The public and private cloud storage market is expected to experience strong growth over the next few years. According to data by research firm MarketsandMarkets, the global cloud storage market is expected to grow from US$13.57 billion in 2014 to US$56.57 billion in 2019. This represents a compound annual growth rate of 33.1%.
Maturity is key
According to Low, there are a few reasons why companies are starting to embrace cloud in a bigger manner with the first being the maturity of cloud service providers in the country.
“I think cloud services providers in Malaysia are becoming more matured. After getting into the business over the last two to three years, they are starting to understand the right business model and the right type of services that attracts customers,” he explained.
He added that cloud service providers have also begun to understand the market and technology better, which ultimately, helps them to execute a better business strategy.
For example in the past, a cloud service provider with 10 terabyte (TB) of capacity may only sell 10TB of virtual capacity to their end users. Today, Low said that NetApp's customers realized that they can sell three to five more virtual TB to their end customers, for every TB of physical space they have.
This is due to a few factors, one being that whenever an end user migrates their data to the cloud, quite often there will be some duplication of data.
“NetApp can scan and detect similar data and keep just one copy, instead of 10 copies.

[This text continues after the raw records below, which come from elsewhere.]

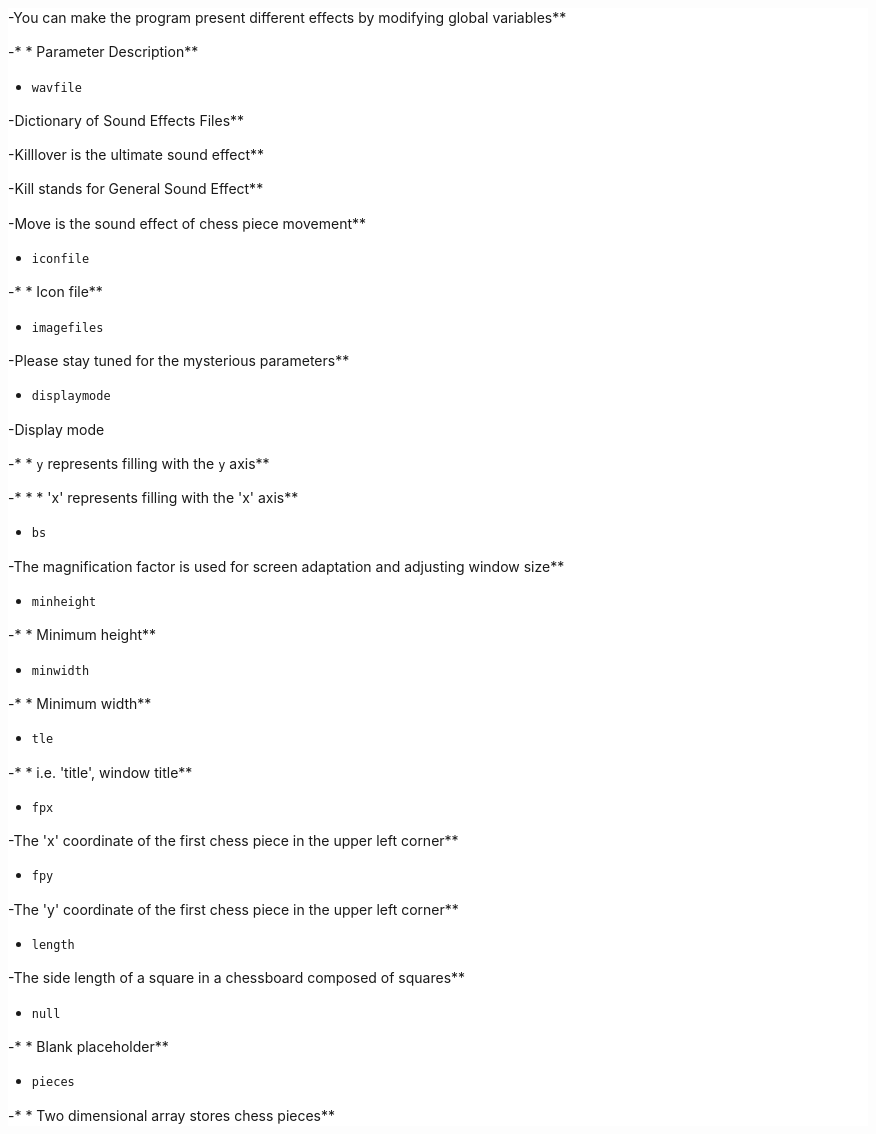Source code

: -You can make the program present different effects by modifying global variables**

-* * Parameter Description**

- `wavfile`

-Dictionary of Sound Effects Files**

-Killlover is the ultimate sound effect**

-Kill stands for General Sound Effect**

-Move is the sound effect of chess piece movement**

- `iconfile`

-* * Icon file**

- `imagefiles`

-Please stay tuned for the mysterious parameters**

- `displaymode`

-Display mode

-* * ` y ` represents filling with the ` y ` axis**

-* * * 'x' represents filling with the 'x' axis**

- `bs`

-The magnification factor is used for screen adaptation and adjusting window size**

- `minheight`

-* * Minimum height**

- `minwidth`

-* * Minimum width**

- `tle`

-* * i.e. 'title', window title**

- `fpx`

-The 'x' coordinate of the first chess piece in the upper left corner**

- `fpy`

-The 'y' coordinate of the first chess piece in the upper left corner**

- `length`

-The side length of a square in a chessboard composed of squares**

- `null`

-* * Blank placeholder**

- `pieces`

-* * Two dimensional array stores chess pieces**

So, with deduplication and compression technologies, a lot less space is actually needed physically,” he said.
Also, when an enterprise buys capacity from a cloud service provider, it is unlikely that the enterprise is buying the exact data capacity it needs, typically purchasing a bit more than required.
“If an enterprise needs 100 gigabyte (GB), it won’t subscribe to 100GB exactly. It is likely to subscribe for 120GB or a bit more. This also gives room to allow cloud service providers to sell more than what they physically have,” said Low.
“Our technology will also issue warnings to service providers when they are reaching full capacity physically, so they can add more space on to their platform.”
With better understanding of trends and technology, Low said that his customers are now able to offer services at half the price it used to charge, and yet remain able to generate more profits.
In addition, enterprise and corporate users are also becoming more matured, with better understanding of what type of workloads that they want to move to the cloud and what type of workloads to keep in-house.
“Of course, technologies of cloud services providers are also much more advanced today. This allows them to offer more services to their end customers. So, I believe it is the combination of the drivers above that are changing the conversation today,” he said.
“I hope this trend is sustainable moving forward.”